К счастью, старый университетский образец в том виде, в каком он воплощался в ректоре Уокере или Джеймсе Расселе Лоуэлле, был превосходен и, хотя не имел практического значения и не влиял на студенческую массу, по крайней мере сохранял традицию для тех, кому она нравилась. Выпускники Гарвардского университета были ни то ни се — ни американцы, ни европейцы, даже не вполне янки; поклонников у них было мало, критиков — много; а самой слабой их стороной, пожалуй, надо признать самокритичность и самокопание, но в своих стремлениях, социальных и интеллектуальных, какими бы они ни были, гарвардцы не ограничивались легкодостижимыми целями. Опасаясь серьезного риска, а еще более боясь показаться смешными, гарвардцы редко проявляли себя в жизни как полные неудачники и почти всегда вели более или менее стоящую жизнь. Так, Генри Адамс, хорошо понимая, что ученого из него не выйдет, и зная, что его общественное положение не нуждается ни в улучшении, ни в подкреплении, направил свои честолюбивые помыслы на единственное дело, которое в других обстоятельствах вряд ли могло бы заинтересовать выпускника университета и было последним осколком от старых унитарианских представлений. Он взялся за перо. Он стал писать.
Его творения публиковались в студенческом журнале, его выступления слушали в студенческом обществе. Читатели не обрушивали на него потоки похвал, слушатели тоже внимали молча, но на иное поощрение студент Гарварда и не мог рассчитывать: молчат — значит терпят и, значит, возможно, в будущем наградят признанием. Генри Адамс продолжал писать. Никто не заинтересовался его опусами настолько, чтобы их раскритиковать кроме него самого: достигнув вскоре своего предела, он жестоко мучился. Обнаружилось, что он неспособен быть ни тем, ни другим, ни третьим, а, главное, тем, кем ему больше всего хотелось. Ему недоставало ума, или, возможно, размаха, или силы. Его судьи неизменно ставили его ниже соперника, если он с кем-то тягался, и он находил, что они правы. Все, что он писал, казалось ему пресным, банальным, слабым. Иногда его охватывало отчаяние, и он не мог продолжать. Он не умел ничего сказать, если ему нечего было сказать, а в большинстве случаев сказать ему было нечего.
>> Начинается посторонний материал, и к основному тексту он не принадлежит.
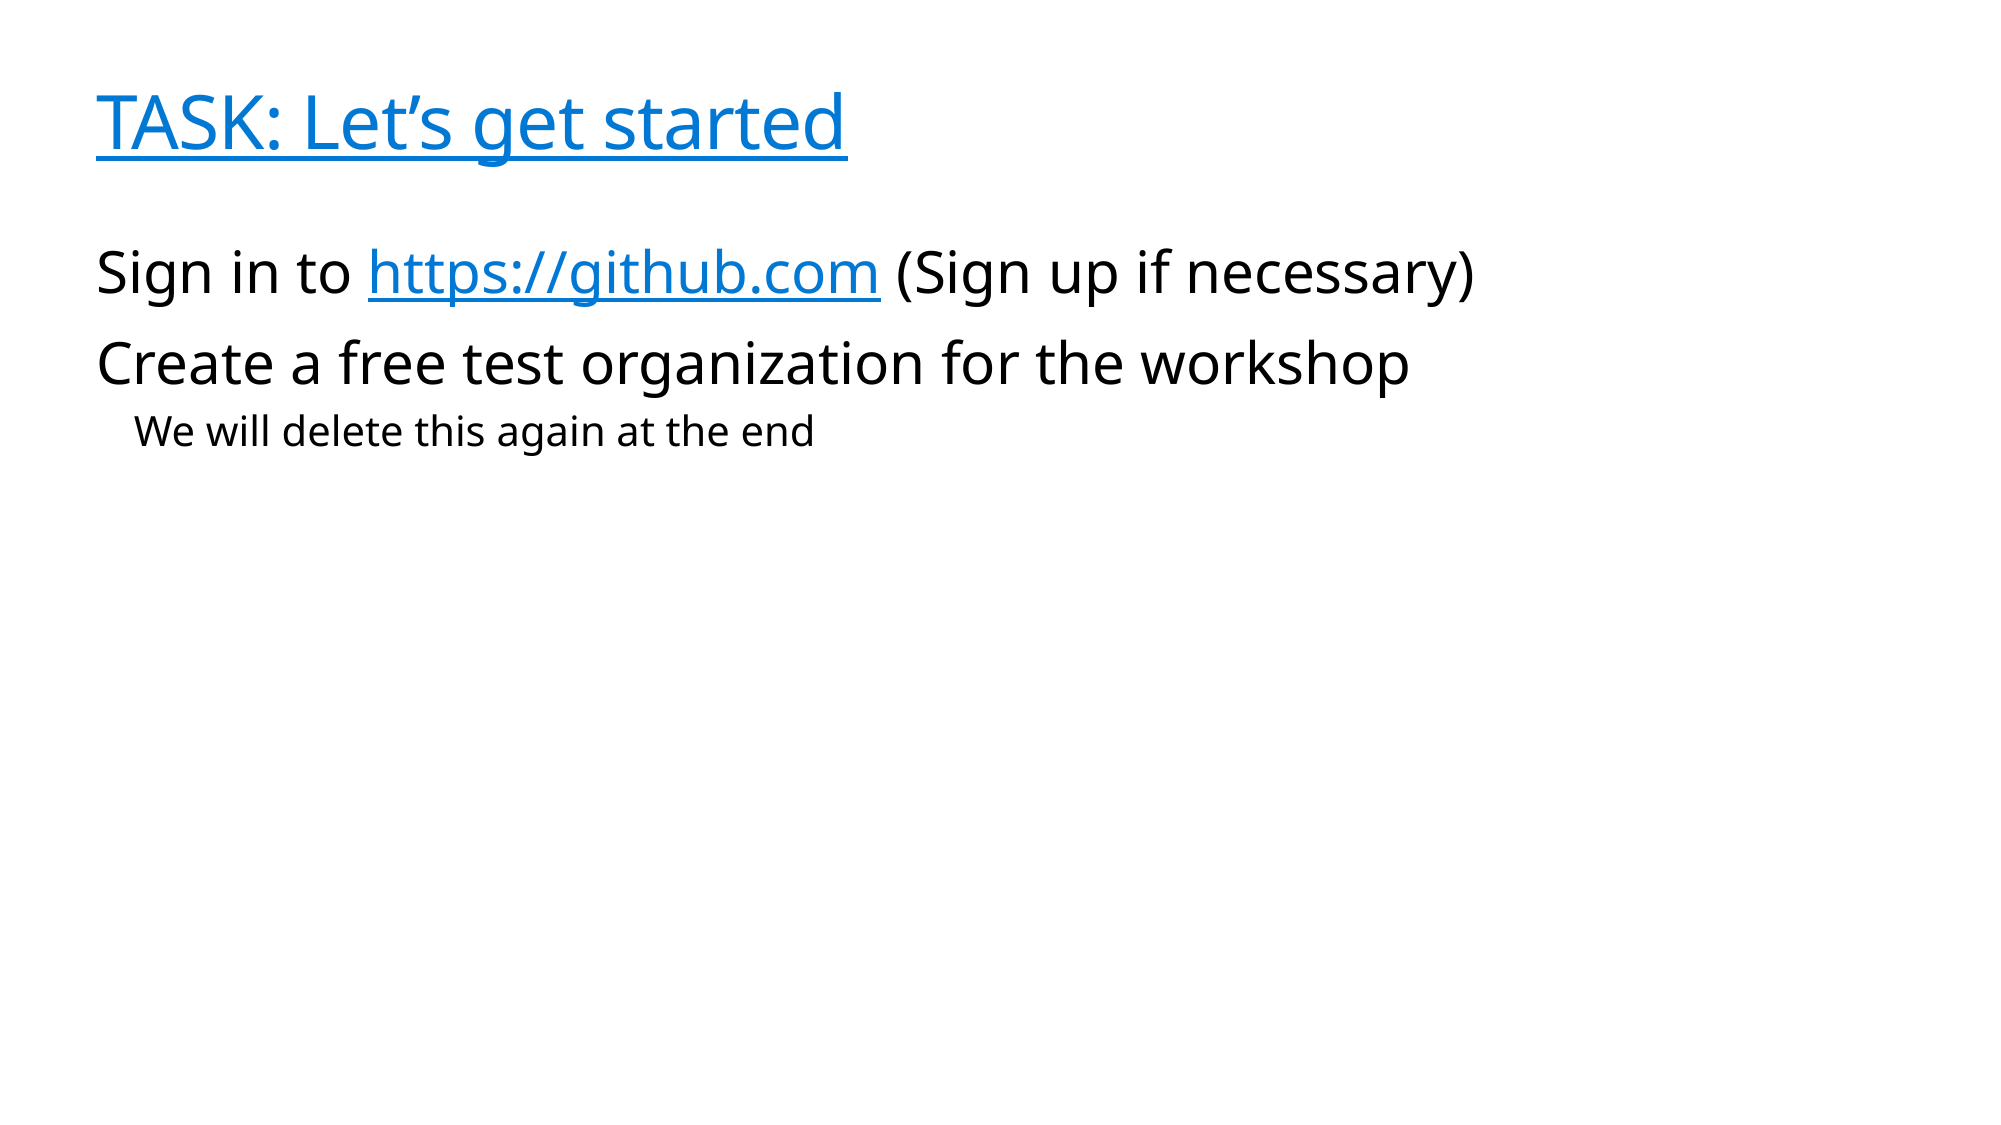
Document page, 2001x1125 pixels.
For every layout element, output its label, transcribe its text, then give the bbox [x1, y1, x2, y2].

list Sign in to https://github.com (Sign up if necessary) Create a free test organization for the workshop We will delete this again at the end [96, 235, 1904, 537]
title TASK: Let’s get started [96, 75, 1904, 166]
Многое из того, что он тогда написал, надо думать, все еще существует что в печатном виде, что в рукописном, но у него ни разу не возникло желание взглянуть на свои ранние опусы: он подозревал, что они и в самом деле таковы, какими он их считал. В лучшем случае они свидетельствовали о чувстве формы, о чувстве меры. Ничто в них не потрясало — даже явные недостатки.